### Exercise objective
How would you render this sentence from the meconium text below in Spanish: "The few cocaine-exposed neonates would not meaningfully confound the effects of nicotine."?

### Text for analysis
★ ★ ★ ★

Other drug classes were assayed in meconium to identify additional drug exposure that could contribute to negative growth outcomes. Three neonates had opioid-positive meconium that was attributable to pain medication given to the mother during extended labor; this peripartum opioid exposure would not be expected to adversely affect development and growth. Only two other neonates had cocaine-positive meconium. The few cocaine-exposed neonates would not meaningfully confound the effects of nicotine. Future research will evaluate the effect of maternal cannabis use on fetal growth with and without concurrent tobacco exposure.
In conclusion, the detection window for tobacco biomarkers in meconium appears to be shorter than currently thought, reliably reflecting only third trimester tobacco exposure. The presence of tobacco biomarkers in meconium predicts reduced gestational age, birth weight, and/or head circumference, but higher concentrations did not imply more severe deficits.

★ ★ ★ ★

Records taken from a dataset

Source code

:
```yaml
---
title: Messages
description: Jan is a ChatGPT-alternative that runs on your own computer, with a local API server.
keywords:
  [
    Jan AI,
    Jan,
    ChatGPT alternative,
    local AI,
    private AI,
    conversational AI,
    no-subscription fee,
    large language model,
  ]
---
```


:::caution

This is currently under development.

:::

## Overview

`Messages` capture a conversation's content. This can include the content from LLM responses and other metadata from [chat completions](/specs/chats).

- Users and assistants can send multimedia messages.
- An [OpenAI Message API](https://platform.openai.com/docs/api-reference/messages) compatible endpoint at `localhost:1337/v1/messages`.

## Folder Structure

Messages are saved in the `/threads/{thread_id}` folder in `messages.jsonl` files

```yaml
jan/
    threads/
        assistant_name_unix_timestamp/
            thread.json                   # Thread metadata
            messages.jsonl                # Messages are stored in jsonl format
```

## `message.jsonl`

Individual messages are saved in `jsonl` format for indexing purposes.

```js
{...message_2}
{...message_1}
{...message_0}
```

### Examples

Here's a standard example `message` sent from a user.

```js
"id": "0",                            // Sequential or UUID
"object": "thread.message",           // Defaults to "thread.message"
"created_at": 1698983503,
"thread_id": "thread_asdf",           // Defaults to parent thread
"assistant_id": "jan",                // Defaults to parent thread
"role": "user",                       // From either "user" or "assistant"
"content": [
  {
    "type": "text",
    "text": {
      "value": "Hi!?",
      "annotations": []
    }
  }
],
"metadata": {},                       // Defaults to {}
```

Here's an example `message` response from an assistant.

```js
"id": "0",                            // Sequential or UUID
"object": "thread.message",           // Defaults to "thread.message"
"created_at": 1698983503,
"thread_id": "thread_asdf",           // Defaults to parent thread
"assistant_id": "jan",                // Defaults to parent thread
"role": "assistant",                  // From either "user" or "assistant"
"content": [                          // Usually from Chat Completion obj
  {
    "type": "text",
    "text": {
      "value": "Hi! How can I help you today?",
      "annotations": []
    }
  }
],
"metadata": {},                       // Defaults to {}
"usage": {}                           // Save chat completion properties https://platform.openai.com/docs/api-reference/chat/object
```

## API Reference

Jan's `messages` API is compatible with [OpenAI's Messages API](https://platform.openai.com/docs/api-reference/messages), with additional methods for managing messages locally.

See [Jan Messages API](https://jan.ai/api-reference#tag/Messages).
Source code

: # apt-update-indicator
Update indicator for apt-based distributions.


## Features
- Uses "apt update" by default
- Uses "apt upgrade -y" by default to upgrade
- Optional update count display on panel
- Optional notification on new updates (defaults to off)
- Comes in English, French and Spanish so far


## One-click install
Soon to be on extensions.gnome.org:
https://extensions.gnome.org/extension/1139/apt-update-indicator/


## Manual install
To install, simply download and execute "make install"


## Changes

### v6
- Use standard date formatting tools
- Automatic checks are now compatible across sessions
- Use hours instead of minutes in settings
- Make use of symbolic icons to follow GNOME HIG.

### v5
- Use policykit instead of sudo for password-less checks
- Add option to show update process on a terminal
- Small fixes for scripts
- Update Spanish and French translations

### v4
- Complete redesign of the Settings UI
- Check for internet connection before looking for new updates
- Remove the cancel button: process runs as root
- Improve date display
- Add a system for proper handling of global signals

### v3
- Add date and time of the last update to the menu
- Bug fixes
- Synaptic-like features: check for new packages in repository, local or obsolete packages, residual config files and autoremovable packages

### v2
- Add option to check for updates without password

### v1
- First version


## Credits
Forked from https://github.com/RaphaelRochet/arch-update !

★ ★ ★ ★

### Task result
Los pocos neonatos expuestos a la cocaína no confundirían de manera significativa los efectos de la nicotina.